- Born: October 11, 1939 (age 86) Philadelphia, Pennsylvania, United States
- Genres: R&B/Soul, Rock/Folk, Pop, Jazz/Jazz-Rock
- Occupations: musician, songwriter, record producer, composer, arranger.
- Instrument: guitar
- Website: gorgoni.net

= Al Gorgoni =

American songwriter

Al Gorgoni (born 1939) is an American guitarist, composer, arranger, and producer, known for his work as a studio musician during the 1960s and 1970s.

==Biography==
Growing up in Philadelphia, his family moved to The Bronx where he took up the guitar at age 14.

His first recording sessions took place in 1959, playing on demo recordings with Brill Building songwriters Barry Mann, Cynthia Weil, Carole King, Gerry Goffin, and Phil Spector.

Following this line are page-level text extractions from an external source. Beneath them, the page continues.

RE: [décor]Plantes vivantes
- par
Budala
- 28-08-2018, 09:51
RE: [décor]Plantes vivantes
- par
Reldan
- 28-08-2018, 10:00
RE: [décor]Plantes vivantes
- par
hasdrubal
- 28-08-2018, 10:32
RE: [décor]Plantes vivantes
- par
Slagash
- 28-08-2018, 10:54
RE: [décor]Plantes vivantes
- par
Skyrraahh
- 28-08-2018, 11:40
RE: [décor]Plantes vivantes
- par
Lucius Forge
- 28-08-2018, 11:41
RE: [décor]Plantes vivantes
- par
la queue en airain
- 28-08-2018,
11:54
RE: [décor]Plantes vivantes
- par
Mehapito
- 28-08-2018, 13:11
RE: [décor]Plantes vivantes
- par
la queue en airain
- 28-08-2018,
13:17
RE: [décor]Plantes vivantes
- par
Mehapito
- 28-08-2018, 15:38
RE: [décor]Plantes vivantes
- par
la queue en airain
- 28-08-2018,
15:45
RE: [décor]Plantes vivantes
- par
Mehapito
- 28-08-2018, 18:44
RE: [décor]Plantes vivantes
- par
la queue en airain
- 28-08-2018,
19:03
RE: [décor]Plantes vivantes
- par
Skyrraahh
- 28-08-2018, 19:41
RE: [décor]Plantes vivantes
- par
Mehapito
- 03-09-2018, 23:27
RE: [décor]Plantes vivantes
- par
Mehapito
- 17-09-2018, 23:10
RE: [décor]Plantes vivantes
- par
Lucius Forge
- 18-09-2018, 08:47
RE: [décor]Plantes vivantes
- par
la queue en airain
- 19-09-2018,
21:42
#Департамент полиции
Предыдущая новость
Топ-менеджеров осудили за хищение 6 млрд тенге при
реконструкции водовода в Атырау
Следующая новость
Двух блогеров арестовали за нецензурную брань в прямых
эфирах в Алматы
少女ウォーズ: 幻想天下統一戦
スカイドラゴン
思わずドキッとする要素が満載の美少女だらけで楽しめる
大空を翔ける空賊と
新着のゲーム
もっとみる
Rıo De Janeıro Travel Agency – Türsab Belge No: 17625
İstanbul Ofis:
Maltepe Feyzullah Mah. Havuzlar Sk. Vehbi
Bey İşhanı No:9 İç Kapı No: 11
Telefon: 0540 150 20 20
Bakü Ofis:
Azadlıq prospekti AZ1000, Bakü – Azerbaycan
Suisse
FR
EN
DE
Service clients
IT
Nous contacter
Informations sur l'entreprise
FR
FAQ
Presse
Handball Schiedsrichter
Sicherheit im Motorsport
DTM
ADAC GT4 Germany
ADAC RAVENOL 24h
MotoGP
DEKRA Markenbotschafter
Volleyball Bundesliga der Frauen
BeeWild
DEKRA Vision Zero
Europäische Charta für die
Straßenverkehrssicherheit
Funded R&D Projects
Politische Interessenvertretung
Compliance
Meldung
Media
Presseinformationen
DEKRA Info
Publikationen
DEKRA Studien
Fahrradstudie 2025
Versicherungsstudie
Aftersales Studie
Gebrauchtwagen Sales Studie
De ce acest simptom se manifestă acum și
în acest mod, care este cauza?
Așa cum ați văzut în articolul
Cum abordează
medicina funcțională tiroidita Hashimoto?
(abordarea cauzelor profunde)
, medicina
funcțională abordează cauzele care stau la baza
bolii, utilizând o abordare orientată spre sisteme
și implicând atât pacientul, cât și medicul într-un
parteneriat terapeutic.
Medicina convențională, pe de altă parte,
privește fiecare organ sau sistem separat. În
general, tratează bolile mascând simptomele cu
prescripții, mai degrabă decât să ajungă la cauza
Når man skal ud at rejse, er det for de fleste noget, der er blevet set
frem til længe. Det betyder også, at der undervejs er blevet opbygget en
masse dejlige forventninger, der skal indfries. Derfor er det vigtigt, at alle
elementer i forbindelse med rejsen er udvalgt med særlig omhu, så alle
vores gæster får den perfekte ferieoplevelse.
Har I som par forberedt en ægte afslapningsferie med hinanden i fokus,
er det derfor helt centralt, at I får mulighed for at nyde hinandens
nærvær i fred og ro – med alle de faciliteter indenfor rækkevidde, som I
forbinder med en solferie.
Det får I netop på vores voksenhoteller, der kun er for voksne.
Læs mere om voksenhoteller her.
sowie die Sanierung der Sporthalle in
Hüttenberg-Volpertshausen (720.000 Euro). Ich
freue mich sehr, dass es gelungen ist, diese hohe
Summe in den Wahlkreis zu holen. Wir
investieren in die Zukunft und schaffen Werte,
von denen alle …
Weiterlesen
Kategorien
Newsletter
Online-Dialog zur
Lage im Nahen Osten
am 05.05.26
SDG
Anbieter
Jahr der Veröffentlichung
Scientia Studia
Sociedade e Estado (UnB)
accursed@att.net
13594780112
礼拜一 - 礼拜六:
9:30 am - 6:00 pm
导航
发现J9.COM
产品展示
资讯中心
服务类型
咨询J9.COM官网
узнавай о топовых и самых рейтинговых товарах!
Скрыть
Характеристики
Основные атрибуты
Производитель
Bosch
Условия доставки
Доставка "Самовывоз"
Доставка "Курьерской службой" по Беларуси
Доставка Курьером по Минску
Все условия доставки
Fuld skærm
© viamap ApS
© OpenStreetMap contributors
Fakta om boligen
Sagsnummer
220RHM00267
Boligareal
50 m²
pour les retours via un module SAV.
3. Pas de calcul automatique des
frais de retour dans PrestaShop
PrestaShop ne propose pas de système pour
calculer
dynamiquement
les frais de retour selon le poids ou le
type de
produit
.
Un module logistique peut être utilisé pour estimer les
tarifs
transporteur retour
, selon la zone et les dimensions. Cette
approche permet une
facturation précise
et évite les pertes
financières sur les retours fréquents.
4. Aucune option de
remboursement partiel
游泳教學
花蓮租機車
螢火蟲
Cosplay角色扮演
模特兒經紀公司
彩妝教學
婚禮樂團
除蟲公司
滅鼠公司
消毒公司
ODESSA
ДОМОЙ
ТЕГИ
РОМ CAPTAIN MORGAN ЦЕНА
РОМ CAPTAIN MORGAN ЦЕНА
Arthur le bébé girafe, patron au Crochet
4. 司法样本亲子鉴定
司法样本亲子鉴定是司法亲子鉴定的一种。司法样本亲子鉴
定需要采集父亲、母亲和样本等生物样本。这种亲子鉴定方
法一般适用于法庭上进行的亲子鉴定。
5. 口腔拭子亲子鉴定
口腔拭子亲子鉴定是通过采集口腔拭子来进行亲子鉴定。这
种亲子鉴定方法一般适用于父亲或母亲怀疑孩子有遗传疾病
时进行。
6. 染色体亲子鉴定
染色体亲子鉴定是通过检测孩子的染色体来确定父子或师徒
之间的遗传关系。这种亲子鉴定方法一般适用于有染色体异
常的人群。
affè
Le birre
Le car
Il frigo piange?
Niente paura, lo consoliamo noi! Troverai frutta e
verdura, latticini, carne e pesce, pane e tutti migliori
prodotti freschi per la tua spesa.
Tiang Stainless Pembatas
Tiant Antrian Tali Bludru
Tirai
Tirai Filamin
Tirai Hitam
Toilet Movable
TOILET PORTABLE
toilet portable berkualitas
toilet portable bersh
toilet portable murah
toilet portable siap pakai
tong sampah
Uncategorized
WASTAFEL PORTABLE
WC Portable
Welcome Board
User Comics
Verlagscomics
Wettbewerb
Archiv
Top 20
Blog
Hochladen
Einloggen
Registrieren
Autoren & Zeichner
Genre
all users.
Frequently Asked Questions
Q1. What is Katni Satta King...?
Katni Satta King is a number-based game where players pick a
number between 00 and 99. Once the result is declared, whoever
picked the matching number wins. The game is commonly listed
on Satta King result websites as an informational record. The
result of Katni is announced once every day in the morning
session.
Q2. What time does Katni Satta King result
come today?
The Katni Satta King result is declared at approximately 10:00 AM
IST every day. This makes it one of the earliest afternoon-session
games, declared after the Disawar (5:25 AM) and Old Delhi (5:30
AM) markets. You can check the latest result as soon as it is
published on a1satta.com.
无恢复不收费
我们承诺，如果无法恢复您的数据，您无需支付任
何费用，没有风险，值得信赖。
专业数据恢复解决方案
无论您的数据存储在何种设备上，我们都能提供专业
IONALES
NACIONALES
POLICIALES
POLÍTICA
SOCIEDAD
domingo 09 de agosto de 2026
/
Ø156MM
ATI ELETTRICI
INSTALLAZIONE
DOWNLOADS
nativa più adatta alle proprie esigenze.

Gorgoni eventually moved into proper sessions, appearing on hit singles such as "The Name Game" by Shirley Ellis, "Sherry," "Walk Like A Man" and "Big Girls Don't Cry" by The Four Seasons, "Leader of the Pack" by The Shangri-Las, and "Chapel of Love" by The Dixie Cups. Other hits featuring Gorgoni's playing are "The Sound of Silence" by Simon & Garfunkel, "Brown Eyed Girl" by Van Morrison, "I'm a Believer" by The Monkees, "At Seventeen" by Janis Ian, "Sugar, Sugar" by The Archies, and "Brand New Key" by Melanie.

Gorgoni worked with many other artists including Joan Baez, Blood Sweat & Tears, Bobby Darin, Neil Diamond, Bob Dylan, Richard and Mimi Fariña, Aretha Franklin, Marvin Gaye and Tammi Terrell, Astrud Gilberto, Herbie Mann, Laura Nyro, James Taylor, and B.J. Thomas. This article contains only a partial list of credits.

==Discography==

With Herbie Mann
- Our Mann Flute (Atlantic, 1966)
With Barry Mann
- Lay It All Out (CBS Records, 1971)
- Barry Mann (Casablanca Records, 1980)
With Al Kooper
- White Chocolate (Sony, 2008)
With Kai Winding
- The In Instrumentals (Verve, 1965)
With Simon & Garfunkel
- Sounds of Silence (Columbia Records, 1966)
With Carole Bayer Sager
- Carole Bayer Sager (Elektra Records, 1977)
With Janis Ian
- Janis Ian (Verve, 1967)
- Stars (Columbia Records, 1974)
- Aftertones (Columbia Records, 1975)
- Janis Ian (Columbia Records, 1978)
With B.J Thomas

- Billy Joe Thomas (1972)
- Rock'n'Roll Lullaby (1972)
- Songs (1973)
- Longhorn & London Bridges (1974)

Gorgoni, Martin and Taylor ( Buddah /Legacy, 1972)

== Personal life ==
Gorgoni is married, and they have two sons, Adam and Julian. Adam Gorgoni is a film composer.